WHAT THE TASK ASKS:
Although the records contain pictures, print none of them; print exactly the lines from the one with "pyautogui.write('ite')" through the last line.

[Saved data entries]
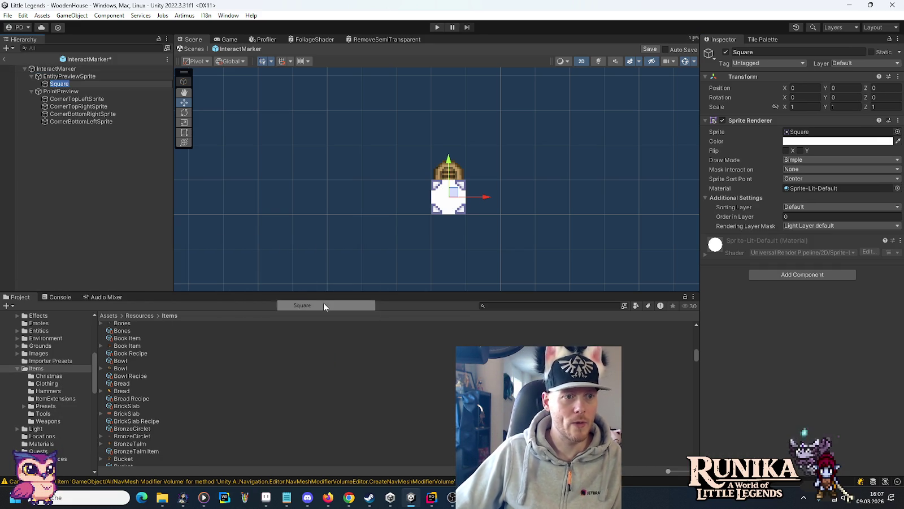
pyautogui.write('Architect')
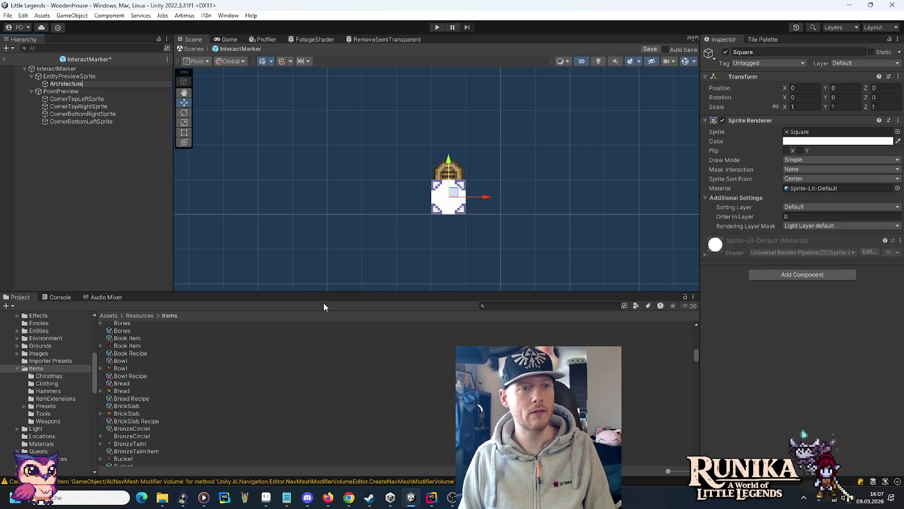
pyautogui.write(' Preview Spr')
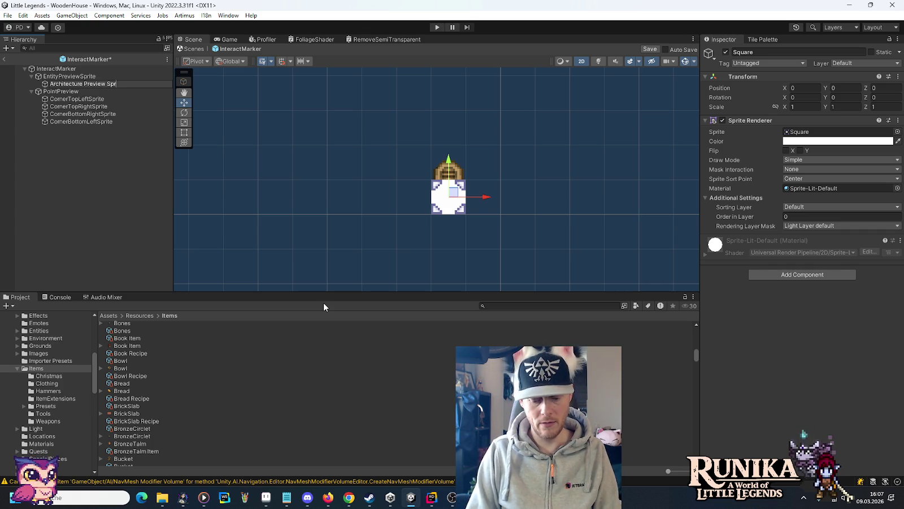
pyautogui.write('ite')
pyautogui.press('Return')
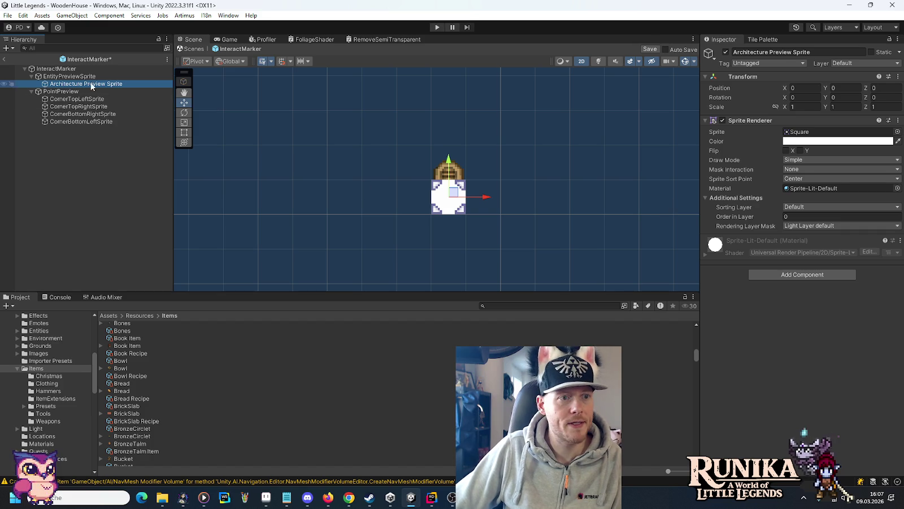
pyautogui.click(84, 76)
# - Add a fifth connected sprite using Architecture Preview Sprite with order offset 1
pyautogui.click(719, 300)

PROBLEM SOLUTION:
pyautogui.write('ite')
pyautogui.press('Return')
pyautogui.click(84, 76)
# - Add a fifth connected sprite using Architecture Preview Sprite with order offset 1
pyautogui.click(719, 300)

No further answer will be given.